Agencies Launch Big Data Contest, Projects

on October 03, 2012 at 4:00 PM

NASA, the National Science Foundation and the Department of Energy launched a new public challenge contest Wednesday to generate novel approaches to using “big data” information sets from various U.S. government agencies.

Dr. Suzanne Iacono, senior science advisor for the National Science Foundation’s Computer and Information Science directorate, made the announcement during an industry forum at the Capitol surrounding the release of a new report on big data in government.

In a related announcement, NSF, with support from the National Institutes of Health, will invest nearly $15 million in new big data fundamental research projects.

“To get the most value from the massive biological data sets we are now able to collect, we need better ways of managing and analyzing the information they contain,” said NIH Director Francis S. Collins.

NIH announced eight project awards aimed at accelerating health research “by developing methods for extracting important, biomedically relevant information from large amounts of complex data,” Collins said.

Wu Feng, associate professor of computer science at Virginia Tech (pictured above) will be one of the participants in the big data research initiative.
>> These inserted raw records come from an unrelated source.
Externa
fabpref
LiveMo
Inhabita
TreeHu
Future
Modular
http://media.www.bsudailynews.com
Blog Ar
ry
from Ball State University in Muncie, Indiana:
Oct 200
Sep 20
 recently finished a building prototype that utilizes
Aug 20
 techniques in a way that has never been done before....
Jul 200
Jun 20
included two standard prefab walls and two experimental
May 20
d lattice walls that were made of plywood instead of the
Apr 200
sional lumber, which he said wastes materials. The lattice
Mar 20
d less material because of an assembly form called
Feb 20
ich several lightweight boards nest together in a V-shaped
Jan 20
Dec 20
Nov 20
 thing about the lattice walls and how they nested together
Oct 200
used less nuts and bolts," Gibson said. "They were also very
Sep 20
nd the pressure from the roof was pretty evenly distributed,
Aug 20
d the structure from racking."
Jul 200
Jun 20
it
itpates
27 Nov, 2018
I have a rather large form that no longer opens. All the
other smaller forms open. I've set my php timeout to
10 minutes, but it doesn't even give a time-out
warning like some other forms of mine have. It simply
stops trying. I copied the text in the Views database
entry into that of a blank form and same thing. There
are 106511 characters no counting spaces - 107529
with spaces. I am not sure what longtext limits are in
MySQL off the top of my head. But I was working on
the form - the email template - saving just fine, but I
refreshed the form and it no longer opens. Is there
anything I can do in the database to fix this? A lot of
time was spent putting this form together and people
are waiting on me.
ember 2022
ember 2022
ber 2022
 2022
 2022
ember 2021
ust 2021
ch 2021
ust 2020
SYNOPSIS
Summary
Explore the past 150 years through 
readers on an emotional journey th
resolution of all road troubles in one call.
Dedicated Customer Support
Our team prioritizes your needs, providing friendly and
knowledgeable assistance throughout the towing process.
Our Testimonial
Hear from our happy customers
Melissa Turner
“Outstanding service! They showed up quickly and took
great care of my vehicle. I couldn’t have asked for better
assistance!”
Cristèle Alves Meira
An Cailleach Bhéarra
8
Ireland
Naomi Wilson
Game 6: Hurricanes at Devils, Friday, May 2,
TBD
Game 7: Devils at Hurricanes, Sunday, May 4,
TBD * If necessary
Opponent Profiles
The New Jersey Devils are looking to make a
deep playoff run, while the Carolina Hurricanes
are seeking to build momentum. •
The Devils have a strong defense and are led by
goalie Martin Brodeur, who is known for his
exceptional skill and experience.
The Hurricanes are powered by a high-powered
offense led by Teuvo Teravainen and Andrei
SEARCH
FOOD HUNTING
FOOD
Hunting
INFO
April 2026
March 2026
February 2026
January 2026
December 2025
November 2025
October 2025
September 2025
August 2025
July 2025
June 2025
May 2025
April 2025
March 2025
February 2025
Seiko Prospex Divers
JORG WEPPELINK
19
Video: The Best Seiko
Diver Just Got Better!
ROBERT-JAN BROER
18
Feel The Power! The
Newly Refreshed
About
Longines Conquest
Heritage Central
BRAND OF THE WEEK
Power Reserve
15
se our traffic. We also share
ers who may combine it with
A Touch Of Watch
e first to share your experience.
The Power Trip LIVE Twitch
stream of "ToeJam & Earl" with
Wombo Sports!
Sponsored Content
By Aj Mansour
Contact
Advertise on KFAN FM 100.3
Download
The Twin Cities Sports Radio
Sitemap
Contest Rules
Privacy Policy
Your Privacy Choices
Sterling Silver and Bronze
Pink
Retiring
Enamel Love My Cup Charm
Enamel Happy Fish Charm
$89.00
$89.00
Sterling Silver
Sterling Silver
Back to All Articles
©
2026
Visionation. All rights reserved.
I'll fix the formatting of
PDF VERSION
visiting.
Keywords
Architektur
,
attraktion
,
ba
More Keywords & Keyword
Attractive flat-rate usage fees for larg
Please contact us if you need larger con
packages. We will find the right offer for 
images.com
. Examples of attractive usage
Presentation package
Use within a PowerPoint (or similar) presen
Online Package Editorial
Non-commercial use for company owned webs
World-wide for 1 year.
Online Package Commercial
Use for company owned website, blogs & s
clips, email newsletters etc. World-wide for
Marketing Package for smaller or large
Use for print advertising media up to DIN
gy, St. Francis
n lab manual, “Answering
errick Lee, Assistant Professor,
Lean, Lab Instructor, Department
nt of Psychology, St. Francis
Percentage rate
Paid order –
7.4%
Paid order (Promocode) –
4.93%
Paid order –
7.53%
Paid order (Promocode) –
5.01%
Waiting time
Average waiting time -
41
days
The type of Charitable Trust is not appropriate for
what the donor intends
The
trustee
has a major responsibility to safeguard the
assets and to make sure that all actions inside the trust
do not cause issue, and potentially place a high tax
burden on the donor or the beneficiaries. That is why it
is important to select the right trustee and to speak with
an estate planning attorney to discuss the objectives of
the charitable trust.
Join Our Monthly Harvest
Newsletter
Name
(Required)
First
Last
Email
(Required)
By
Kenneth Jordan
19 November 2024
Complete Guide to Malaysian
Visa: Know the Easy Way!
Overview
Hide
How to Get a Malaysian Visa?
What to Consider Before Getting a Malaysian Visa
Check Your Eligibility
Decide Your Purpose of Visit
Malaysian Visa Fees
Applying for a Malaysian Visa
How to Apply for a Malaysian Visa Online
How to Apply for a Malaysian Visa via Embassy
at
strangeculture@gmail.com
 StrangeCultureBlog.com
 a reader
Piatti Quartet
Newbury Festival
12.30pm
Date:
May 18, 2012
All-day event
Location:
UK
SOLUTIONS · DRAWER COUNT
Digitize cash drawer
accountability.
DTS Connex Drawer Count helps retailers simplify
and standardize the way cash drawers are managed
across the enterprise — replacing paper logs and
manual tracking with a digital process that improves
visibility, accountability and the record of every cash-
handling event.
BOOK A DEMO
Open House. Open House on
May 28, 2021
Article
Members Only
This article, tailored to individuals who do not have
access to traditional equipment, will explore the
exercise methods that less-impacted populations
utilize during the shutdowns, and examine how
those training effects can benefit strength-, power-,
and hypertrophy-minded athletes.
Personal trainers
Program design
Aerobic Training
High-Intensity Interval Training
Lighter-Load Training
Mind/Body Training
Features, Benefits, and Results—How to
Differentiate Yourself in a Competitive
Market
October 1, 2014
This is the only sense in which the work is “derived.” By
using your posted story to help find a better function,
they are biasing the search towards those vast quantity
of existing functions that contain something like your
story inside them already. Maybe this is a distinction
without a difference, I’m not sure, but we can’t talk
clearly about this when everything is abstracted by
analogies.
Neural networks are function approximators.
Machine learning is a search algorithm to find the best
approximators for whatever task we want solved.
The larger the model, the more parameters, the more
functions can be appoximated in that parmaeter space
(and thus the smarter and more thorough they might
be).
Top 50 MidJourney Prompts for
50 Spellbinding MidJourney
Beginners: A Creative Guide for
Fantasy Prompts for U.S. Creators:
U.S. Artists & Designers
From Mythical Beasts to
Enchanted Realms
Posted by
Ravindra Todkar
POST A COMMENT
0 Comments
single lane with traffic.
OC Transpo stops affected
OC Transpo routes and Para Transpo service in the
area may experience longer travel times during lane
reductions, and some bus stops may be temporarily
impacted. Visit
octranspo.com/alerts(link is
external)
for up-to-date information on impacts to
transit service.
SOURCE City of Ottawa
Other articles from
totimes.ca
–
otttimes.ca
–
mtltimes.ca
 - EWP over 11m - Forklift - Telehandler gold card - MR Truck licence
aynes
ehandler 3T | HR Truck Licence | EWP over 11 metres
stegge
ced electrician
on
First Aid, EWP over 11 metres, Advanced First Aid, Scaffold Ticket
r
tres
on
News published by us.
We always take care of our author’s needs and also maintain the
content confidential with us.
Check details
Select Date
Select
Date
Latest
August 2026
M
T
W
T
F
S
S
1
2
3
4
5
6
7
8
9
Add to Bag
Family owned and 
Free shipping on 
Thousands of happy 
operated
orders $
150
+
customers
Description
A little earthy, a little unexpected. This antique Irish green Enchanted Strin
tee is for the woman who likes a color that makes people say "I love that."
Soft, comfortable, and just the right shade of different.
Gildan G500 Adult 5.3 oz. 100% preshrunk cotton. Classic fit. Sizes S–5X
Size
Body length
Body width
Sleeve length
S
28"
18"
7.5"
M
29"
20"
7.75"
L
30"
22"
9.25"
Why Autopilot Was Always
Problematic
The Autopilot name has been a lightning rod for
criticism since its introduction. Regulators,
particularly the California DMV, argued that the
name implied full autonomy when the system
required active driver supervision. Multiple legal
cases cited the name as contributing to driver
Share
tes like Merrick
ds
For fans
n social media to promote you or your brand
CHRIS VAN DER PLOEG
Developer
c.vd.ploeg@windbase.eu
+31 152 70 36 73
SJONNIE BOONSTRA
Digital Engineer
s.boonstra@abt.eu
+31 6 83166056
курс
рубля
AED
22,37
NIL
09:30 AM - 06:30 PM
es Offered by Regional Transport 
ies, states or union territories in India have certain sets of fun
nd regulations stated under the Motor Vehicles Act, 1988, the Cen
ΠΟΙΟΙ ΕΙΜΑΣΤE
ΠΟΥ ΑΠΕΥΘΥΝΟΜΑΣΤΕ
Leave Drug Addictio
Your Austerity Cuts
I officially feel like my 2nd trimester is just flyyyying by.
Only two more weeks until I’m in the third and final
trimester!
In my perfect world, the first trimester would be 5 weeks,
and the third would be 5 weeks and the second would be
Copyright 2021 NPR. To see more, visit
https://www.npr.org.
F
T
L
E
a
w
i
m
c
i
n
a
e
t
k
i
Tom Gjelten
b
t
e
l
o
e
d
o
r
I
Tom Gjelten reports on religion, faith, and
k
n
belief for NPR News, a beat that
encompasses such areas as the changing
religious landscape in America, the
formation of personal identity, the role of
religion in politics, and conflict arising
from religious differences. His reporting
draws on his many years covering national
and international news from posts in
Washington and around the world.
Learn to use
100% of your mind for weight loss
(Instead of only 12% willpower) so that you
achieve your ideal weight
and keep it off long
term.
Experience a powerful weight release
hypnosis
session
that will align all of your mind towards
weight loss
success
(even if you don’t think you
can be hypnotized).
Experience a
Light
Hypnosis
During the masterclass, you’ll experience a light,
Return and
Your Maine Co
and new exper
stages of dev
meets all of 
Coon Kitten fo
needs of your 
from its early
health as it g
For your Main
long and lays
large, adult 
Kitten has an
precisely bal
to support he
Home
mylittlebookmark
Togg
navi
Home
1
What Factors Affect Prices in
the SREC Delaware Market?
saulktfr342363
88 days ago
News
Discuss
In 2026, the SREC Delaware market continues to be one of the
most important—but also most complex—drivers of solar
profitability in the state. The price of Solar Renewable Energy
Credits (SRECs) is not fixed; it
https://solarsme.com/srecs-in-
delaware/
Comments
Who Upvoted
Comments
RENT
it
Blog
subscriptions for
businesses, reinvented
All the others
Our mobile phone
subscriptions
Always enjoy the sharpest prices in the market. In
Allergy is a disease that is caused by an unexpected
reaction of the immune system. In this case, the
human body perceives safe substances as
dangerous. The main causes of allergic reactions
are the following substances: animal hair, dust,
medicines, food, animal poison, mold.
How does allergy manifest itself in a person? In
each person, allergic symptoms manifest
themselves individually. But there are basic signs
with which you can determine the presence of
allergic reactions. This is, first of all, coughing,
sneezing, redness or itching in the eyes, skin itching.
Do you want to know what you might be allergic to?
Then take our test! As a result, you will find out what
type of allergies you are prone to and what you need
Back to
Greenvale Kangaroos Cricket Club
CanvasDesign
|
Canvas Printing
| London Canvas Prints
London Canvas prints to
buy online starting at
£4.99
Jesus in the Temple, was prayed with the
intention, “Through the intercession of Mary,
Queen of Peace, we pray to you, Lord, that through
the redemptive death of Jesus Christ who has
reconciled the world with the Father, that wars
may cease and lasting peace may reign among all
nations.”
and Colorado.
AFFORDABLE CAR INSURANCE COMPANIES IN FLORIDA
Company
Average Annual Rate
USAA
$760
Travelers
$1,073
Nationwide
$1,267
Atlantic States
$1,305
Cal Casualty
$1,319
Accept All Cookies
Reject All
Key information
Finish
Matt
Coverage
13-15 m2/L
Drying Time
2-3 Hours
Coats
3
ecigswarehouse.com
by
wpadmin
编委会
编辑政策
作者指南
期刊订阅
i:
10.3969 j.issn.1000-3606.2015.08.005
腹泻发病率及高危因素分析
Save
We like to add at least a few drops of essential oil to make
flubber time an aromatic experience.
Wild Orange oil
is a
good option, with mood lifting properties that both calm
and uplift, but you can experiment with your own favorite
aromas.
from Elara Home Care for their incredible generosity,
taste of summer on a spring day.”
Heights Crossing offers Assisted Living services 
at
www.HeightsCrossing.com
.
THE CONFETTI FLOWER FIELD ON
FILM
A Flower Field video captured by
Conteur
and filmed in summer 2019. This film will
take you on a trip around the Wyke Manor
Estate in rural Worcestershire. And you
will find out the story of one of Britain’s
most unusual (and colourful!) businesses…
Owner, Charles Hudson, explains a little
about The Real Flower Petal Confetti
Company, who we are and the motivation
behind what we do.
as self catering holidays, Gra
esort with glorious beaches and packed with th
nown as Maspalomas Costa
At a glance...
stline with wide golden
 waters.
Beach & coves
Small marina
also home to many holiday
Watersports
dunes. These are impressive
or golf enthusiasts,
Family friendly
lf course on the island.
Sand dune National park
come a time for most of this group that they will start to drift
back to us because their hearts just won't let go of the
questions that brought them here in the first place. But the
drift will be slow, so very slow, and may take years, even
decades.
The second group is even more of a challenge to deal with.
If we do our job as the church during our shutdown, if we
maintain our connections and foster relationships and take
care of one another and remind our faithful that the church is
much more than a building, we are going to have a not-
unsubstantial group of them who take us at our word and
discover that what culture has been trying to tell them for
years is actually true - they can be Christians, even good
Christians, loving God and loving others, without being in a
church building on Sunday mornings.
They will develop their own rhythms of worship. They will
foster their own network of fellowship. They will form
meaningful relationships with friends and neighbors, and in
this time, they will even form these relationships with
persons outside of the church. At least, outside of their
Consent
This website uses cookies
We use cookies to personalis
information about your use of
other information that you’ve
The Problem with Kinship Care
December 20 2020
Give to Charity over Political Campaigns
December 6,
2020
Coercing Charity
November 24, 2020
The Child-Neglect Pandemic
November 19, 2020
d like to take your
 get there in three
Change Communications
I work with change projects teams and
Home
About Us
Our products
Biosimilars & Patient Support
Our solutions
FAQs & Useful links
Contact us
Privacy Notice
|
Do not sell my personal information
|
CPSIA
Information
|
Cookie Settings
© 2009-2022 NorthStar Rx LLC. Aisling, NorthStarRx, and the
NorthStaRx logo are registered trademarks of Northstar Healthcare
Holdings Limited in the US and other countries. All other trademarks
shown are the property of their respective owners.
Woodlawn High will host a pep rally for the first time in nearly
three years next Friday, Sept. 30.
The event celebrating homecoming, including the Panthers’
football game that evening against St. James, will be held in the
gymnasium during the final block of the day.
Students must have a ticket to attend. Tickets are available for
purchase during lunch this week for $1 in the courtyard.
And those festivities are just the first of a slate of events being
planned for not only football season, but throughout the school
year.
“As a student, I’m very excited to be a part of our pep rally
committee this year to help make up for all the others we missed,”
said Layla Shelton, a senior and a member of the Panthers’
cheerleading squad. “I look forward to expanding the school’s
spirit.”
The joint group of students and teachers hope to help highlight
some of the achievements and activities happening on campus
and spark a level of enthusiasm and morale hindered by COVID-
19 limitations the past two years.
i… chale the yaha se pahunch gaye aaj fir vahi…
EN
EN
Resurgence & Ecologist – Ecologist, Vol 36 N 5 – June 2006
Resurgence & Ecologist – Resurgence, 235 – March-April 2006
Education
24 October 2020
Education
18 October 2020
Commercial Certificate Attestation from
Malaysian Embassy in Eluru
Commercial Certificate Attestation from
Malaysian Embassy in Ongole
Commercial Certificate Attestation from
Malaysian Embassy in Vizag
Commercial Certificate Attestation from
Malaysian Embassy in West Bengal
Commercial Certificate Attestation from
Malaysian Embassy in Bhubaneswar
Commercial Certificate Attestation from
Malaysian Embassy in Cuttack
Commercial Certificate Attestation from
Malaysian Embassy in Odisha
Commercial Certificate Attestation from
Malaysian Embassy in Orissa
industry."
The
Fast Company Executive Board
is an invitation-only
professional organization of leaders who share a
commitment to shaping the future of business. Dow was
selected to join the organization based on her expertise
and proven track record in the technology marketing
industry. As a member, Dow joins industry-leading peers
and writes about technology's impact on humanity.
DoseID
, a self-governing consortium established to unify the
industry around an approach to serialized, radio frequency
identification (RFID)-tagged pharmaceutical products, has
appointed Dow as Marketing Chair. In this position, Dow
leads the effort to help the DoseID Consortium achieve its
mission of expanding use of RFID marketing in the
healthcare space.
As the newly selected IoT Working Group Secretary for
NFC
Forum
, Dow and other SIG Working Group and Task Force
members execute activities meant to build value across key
He and Srinvas Aluru of Iowa State University and Oyekunie Olukotun at Stanford University are making promising advances for genomics and metagenomics.

“Big data is characterized not only by the enormous volume or the velocity of its generation but also by the heterogeneity, diversity and complexity of the data,” said Iacono, who co-chairs an interagency steering group on big data issues.

“There are enormous opportunities to extract knowledge from these large-scale diverse data sets, and to provide powerful new approaches to drive discovery and decision-making, and to make increasingly accurate predictions,” she said. “We’re excited to see what this competition will yield.”

The challenge is being led by the NASA Tournament Lab, and is the latest in a series of challenge programs sponsored by the government via its Challenge.gov program.

The Big Data Challenge series is looking to experts in a variety of fields to look at health, energy and Earth science data, and imagine new or better analytical techniques and software tools that can make government information more usable.

The contest calls for applicants to describe how the data may be shared as universal, cross-agency solutions that transcend the limitations of individual agencies.

“The ability to create new applications and algorithms using diverse data sets is a key element for the NTL,” said Jason Crusan, director of the Advanced Exploration Systems Division at NASA Headquarters in Washington, in a prepared release.

The competition will be run by the NTL, a collaboration between NASA, Harvard University and TopCoder, a competitive community of digital creators. TopCoder will provide its Open Innovation platform that allows U.S. government agencies to “conduct high risk/high reward challenges in an open and transparent environment with predictable cost… and the potential to move quickly into unanticipated directions,” according to a website official.

Registration is open through Oct. 13 for the Ideation Challenge phase, the first of four idea generation competitions in the series.

The eight projects announced by NSF and NIH today run the gamut of scientific techniques for big data management, new data analytic approaches, and e-science collaboration environments with possible future applications in a variety of fields, such as physics, economics and medicine.

“Data represents a transformative new currency for science, engineering, and education,” said Farnam Jahanian, assistant director for NSF’s Directorate for Computer and Information Science and Engineering, in a prepared release.

“By advancing the techniques and technologies for data management and knowledge extraction, these new research awards help to realize the enormous opportunity to capitalize on the transformative potential of data.”